● SOURCE DATA:
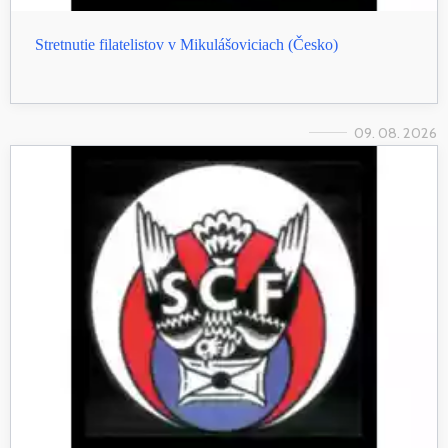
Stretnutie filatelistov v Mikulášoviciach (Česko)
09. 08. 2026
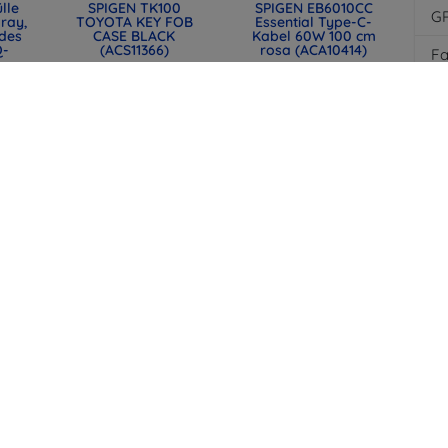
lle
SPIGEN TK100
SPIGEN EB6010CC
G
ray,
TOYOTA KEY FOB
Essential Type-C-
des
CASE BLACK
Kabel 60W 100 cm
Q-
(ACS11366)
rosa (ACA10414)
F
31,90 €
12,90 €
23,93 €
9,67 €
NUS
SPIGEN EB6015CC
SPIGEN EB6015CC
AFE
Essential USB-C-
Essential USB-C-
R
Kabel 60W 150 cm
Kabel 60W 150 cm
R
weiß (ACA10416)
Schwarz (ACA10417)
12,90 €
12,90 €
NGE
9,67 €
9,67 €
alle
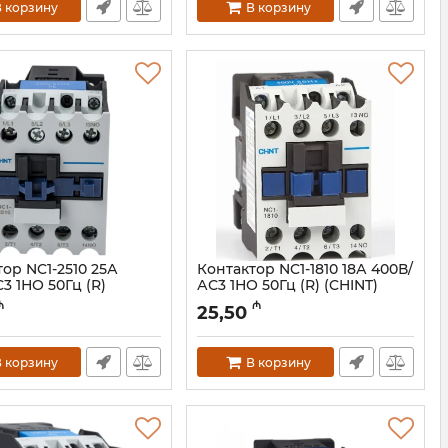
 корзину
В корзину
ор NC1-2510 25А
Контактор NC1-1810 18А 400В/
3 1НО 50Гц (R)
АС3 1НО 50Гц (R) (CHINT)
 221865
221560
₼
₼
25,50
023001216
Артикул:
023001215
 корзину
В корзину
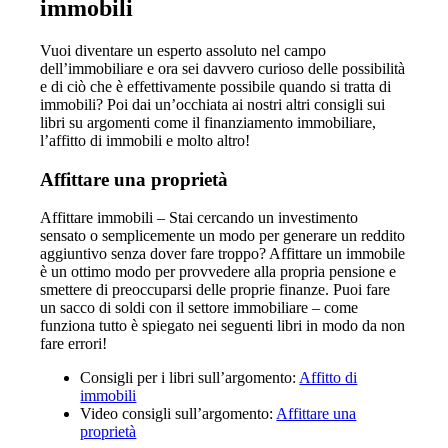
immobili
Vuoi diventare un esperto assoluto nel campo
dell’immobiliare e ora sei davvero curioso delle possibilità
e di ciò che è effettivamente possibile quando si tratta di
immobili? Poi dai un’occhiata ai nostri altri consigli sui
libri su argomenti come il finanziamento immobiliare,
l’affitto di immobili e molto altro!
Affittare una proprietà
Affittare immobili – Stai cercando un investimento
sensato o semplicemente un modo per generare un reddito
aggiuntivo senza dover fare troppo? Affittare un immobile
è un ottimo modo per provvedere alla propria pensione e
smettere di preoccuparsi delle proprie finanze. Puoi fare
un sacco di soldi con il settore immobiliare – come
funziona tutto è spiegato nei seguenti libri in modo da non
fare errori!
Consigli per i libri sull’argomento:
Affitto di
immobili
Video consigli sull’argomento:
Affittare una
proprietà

● WHAT NEEDS TO BE DONE:
Copy the entries exactly. Leave the pictures out.

● EXERCISE ANSWER:
Stretnutie filatelistov v Mikulášoviciach (Česko)
09. 08. 2026
lle
SPIGEN TK100
SPIGEN EB6010CC
G
ray,
TOYOTA KEY FOB
Essential Type-C-
des
CASE BLACK
Kabel 60W 100 cm
Q-
(ACS11366)
rosa (ACA10414)
F
31,90 €
12,90 €
23,93 €
9,67 €
NUS
SPIGEN EB6015CC
SPIGEN EB6015CC
AFE
Essential USB-C-
Essential USB-C-
R
Kabel 60W 150 cm
Kabel 60W 150 cm
R
weiß (ACA10416)
Schwarz (ACA10417)
12,90 €
12,90 €
NGE
9,67 €
9,67 €
alle
 корзину
В корзину
ор NC1-2510 25А
Контактор NC1-1810 18А 400В/
3 1НО 50Гц (R)
АС3 1НО 50Гц (R) (CHINT)
 221865
221560
₼
₼
25,50
023001216
Артикул:
023001215
 корзину
В корзину
immobili
Vuoi diventare un esperto assoluto nel campo
dell’immobiliare e ora sei davvero curioso delle possibilità
e di ciò che è effettivamente possibile quando si tratta di
immobili? Poi dai un’occhiata ai nostri altri consigli sui
libri su argomenti come il finanziamento immobiliare,
l’affitto di immobili e molto altro!
Affittare una proprietà
Affittare immobili – Stai cercando un investimento
sensato o semplicemente un modo per generare un reddito
aggiuntivo senza dover fare troppo? Affittare un immobile
è un ottimo modo per provvedere alla propria pensione e
smettere di preoccuparsi delle proprie finanze. Puoi fare
un sacco di soldi con il settore immobiliare – come
funziona tutto è spiegato nei seguenti libri in modo da non
fare errori!
Consigli per i libri sull’argomento:
Affitto di
immobili
Video consigli sull’argomento:
Affittare una
proprietà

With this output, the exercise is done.